● DATA FOR ANALYSIS:
# # # #

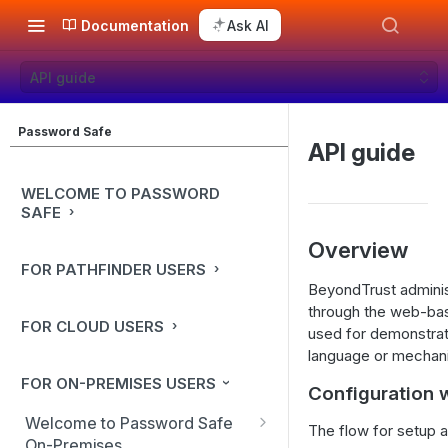
Documentation
Ask AI
API guide
Password Safe
API guide
WELCOME TO PASSWORD
SAFE
Overview
FOR PATHFINDER USERS
BeyondTrust adminis
through the web-bas
FOR CLOUD USERS
used for demonstrat
language or mechan
FOR ON-PREMISES USERS
Configuration 
Welcome to Password Safe
The flow for setup a
On-Premises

# # # #

● GOAL OF THE EXERCISE: From the entries above, show each line that includes the string "USERS".

● WRITTEN ANSWER:
FOR PATHFINDER USERS
FOR CLOUD USERS
FOR ON-PREMISES USERS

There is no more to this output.